* _Exercise aim_:
Return the passage of the article on the Priyanka Chopra surrogacy backlash from "Many were supportive" to "a 2016 interview.", copied word for word.

* _Text under study_:
__________________________________________________
Priyanka Chopra backlash spotlights India’s surrogacy stigma – even though it’s big in Bollywood
- Surrogacy, whereby a woman gives birth on someone else’s behalf, remains controversial in India, which has repeatedly tightened laws regulating the practice
- Shilpa Shetty, Preity Zinta, Aamir Khan and Shah Rukh Khan have all had babies via surrogate – but that didn’t stop online trolls from attacking Priyanka Chopra
Some accused Chopra of “using” another person’s body to safeguard herself from the perils of pregnancy, while others questioned what kind of mother she was going to be, based solely on her and her American husband’s chosen route to parenthood.
Many were supportive in their responses. Others, however, jibed that surrogacy meant “Nick has become a father but Priyanka is not a mother”, while some felt the need to take a jab at the 10-year age gap between the two, sardonically asking: “How will Priyanka raise two kids [at her age]?”
“So are you going to dump Nick Jonas now?” asked another Twitter user, referencing earlier remarks about not needing “a guy for anything except children” that Chopra was quoted as making in a 2016 interview.
Taslima Nasreen, a Bangladeshi author and feminist activist who lives in exile in India, responded to the social media storm with her own opinions on surrogacy, saying it was only possible “because there are poor women” in the world.
__________________________________________________
Stored entries:
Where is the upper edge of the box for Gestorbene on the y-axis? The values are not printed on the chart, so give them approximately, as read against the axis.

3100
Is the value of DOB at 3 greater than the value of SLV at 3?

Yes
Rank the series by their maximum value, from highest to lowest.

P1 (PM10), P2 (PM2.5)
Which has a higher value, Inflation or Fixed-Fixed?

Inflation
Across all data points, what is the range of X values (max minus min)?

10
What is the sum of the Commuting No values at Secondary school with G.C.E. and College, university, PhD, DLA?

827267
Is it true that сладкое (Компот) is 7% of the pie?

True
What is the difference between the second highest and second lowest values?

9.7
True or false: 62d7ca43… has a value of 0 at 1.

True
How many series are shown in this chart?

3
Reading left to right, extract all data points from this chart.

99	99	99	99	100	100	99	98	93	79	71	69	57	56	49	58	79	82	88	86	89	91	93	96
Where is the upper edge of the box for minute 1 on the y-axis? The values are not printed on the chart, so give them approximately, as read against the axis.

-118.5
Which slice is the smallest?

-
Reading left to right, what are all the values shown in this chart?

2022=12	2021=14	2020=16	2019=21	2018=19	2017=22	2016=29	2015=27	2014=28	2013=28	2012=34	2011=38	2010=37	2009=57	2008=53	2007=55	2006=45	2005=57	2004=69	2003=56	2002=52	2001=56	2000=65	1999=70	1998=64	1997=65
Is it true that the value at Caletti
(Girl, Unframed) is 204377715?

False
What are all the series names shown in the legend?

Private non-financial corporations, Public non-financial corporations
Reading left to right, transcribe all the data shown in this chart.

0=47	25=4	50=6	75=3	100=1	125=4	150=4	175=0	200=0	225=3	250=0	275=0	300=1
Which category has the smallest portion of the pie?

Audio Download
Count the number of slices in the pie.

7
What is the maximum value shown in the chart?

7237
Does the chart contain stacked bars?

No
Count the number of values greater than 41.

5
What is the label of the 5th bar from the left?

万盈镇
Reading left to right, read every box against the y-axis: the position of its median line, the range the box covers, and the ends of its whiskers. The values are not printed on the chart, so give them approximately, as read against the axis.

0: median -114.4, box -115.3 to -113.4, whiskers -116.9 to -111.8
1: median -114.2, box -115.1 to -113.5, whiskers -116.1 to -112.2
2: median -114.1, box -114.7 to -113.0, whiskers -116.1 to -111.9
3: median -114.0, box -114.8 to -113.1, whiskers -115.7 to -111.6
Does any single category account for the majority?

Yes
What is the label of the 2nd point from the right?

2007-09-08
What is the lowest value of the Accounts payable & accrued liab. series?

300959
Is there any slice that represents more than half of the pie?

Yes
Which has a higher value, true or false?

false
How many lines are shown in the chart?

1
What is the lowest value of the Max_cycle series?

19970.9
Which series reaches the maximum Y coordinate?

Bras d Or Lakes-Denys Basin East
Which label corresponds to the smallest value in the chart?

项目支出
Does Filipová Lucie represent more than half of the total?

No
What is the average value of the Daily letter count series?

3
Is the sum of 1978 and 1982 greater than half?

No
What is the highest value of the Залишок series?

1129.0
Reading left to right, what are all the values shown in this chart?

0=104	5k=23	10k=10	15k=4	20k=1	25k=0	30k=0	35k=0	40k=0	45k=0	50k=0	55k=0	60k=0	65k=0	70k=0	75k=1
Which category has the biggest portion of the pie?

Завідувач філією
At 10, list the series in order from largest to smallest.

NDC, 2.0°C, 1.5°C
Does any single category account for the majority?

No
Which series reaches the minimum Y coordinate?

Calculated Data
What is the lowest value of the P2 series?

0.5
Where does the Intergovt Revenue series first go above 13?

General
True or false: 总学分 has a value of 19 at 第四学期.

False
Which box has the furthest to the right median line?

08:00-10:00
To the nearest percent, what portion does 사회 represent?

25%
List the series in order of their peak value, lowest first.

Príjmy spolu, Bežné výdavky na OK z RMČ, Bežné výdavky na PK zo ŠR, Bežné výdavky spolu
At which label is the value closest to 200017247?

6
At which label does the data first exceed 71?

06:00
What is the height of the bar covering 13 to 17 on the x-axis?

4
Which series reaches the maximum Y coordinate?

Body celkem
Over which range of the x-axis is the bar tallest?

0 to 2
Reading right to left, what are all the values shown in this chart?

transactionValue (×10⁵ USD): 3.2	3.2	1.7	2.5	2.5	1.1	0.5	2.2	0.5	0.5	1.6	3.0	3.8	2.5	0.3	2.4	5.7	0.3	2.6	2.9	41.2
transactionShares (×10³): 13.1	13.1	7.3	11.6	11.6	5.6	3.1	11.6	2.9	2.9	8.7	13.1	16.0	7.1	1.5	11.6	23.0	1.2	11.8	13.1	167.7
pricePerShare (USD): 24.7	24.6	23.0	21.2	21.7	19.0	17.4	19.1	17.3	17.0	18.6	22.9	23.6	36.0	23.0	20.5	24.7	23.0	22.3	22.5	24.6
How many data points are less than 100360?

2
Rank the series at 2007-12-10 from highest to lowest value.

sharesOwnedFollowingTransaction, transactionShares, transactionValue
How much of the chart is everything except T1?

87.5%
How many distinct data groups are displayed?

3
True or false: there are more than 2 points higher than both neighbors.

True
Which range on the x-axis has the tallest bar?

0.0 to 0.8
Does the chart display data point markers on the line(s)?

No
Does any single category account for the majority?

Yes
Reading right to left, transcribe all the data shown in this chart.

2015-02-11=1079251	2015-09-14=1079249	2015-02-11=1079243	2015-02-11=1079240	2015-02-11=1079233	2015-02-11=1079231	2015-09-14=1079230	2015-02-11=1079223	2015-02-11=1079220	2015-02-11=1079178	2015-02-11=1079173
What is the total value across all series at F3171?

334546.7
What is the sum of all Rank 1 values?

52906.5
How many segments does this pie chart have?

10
__________________________________________________
* _Written answer_:
Many were supportive in their responses. Others, however, jibed that surrogacy meant “Nick has become a father but Priyanka is not a mother”, while some felt the need to take a jab at the 10-year age gap between the two, sardonically asking: “How will Priyanka raise two kids [at her age]?”
“So are you going to dump Nick Jonas now?” asked another Twitter user, referencing earlier remarks about not needing “a guy for anything except children” that Chopra was quoted as making in a 2016 interview.